Como escribía en un artículo anterior, el surrealismo está cumpliendo 100 años, si tomamos como su fecha de nacimiento la publicación, el 15 de octubre de 1924, del gran Manifiesto de André Bretón. Un hito que significó algo así como la inauguración oficial de un movimiento de ruptura que venía cocinándose desde 1922, como “un vaso de agua en medio de la tempestad”, en palabras de su proclamador.
Descubrí el surrealismo cincuenta años después de su surgimiento. Llegó a mí en 1974, más o menos, a través de una revista, más bien curiosa, que mi padre tenía en la sala de espera de su consultorio médico: Medecine de France. Digo curiosa, porque más allá de promocionar medicamentos para el estreñimiento o la alopecia, habituales en las publicaciones de ese tipo, se ocupaba de temas bastante extraños como la melancolía o la neurosis y hablaba de escritores como Novalis o pintores como Géricault. Bueno, yo ahí descubrí la revolución interior que proclamaban Tzara, Breton, Aragon, Soupault, Artaud y demás miembros de la pandilla surrealista. Me pasaba horas absorto en las reproducciones de las pinturas de Picabia, De Chirico, Max Ernst, Magritte, Escher, Paul Klee… y era como estar adentro de un disco de Emerson, Lake & Palmer o de la Matching Mole.
Comencé a robarme las revistas hasta que mi padre un día, sin mediar palabra, me dio un paquete con un montón, no se si para deshacerse de ellas o para evitarme el trámite de llevármelas a escondidas debajo de la chumpa. Yo no tuve ánimo de hablarle del concepto surrealista de apropiación cultural.

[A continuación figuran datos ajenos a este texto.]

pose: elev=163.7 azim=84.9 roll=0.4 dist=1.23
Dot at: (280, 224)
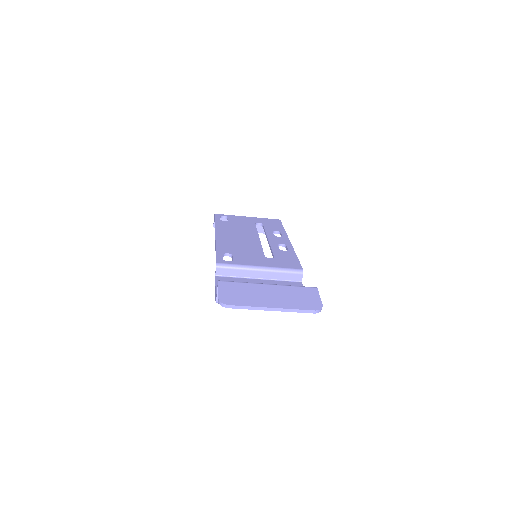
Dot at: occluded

A Breton, propiamente dicho, llegué dos o tres años después de aquel descubrimiento. No fue a través del Manifiesto del surrealismo, que a decir verdad me dio una hueva infinita entrarle en aquella época, sino de un librito más modesto y menos retórico que me reventó la cabeza, Los pasos perdidos. Es uno de mis libros más queridos y guardo el mismo ejemplar de bolsillo de Alianza Editorial, con Le modèle rouge de Magritte como portada, desde ese primer encuentro. Lo compré con mi primer sueldo de maestro de tercer grado primaria en el colegio La Salle de la Antigua. Tiene el sello de la librería en su primera página: Altamira, S.A. 13 Calle 8-58, Zona 1. Tel: 27542. En aquel entonces, si la literatura era nuestra religión, Altamira era nuestro templo. Cuando salí al destierro, se lo dejé a mi amigo Rodolfo Arévalo. Me lo devolvió a mi regreso, 10 años después, con una serie de anotaciones que me hicieron bastante gracia.
Durante algún tiempo, Los pasos perdidos fue mi biblia, el libro sagrado que me traía noticias de Los cantos de Maldoror, del Gaspard de la Nuit, de Alfred Jarry, de Apollinaire. Subrayé con lapicero rojo aquella proverbial consigna de Breton, en que se fundamenta la fuite en avant del surrealismo: “Abandonadlo todo./ Abandonad Dada./ Abandonad a vuestra mujer, abandonad a vuestra amante./ Abandonad vuestras esperanzas y vuestros temores./ Abandonad vuestros hijos en medio del bosque./ Soltad al pájaro en mano por aquellos que están volando./ Abandonad si hace falta un vida cómoda, aquello que os presentan como una situación con porvenir./ Lanzaos a los caminos”. Ese fue nuestro credo en aquel entonces.
Años después, oyendo las entrevistas que André Parinaud le hizo a Breton en los años 60, me enteré de la manera en que los surrealistas se habían lanzado a los caminos en 1920, cuando rompieron con Tzara y los dadaístas y querían fugarse del mundo. Salieron caminado hacia un pueblo que quedaba a unos 300 kilómetros de París y, a los dos días, presas del cansancio, las incomodidades y la desorientación, empezaron a darse en la madre entre ellos mismos y, en medio de la oscuridad de la noche, abandonaron la ruta y regresaron a la Ciudad Luz.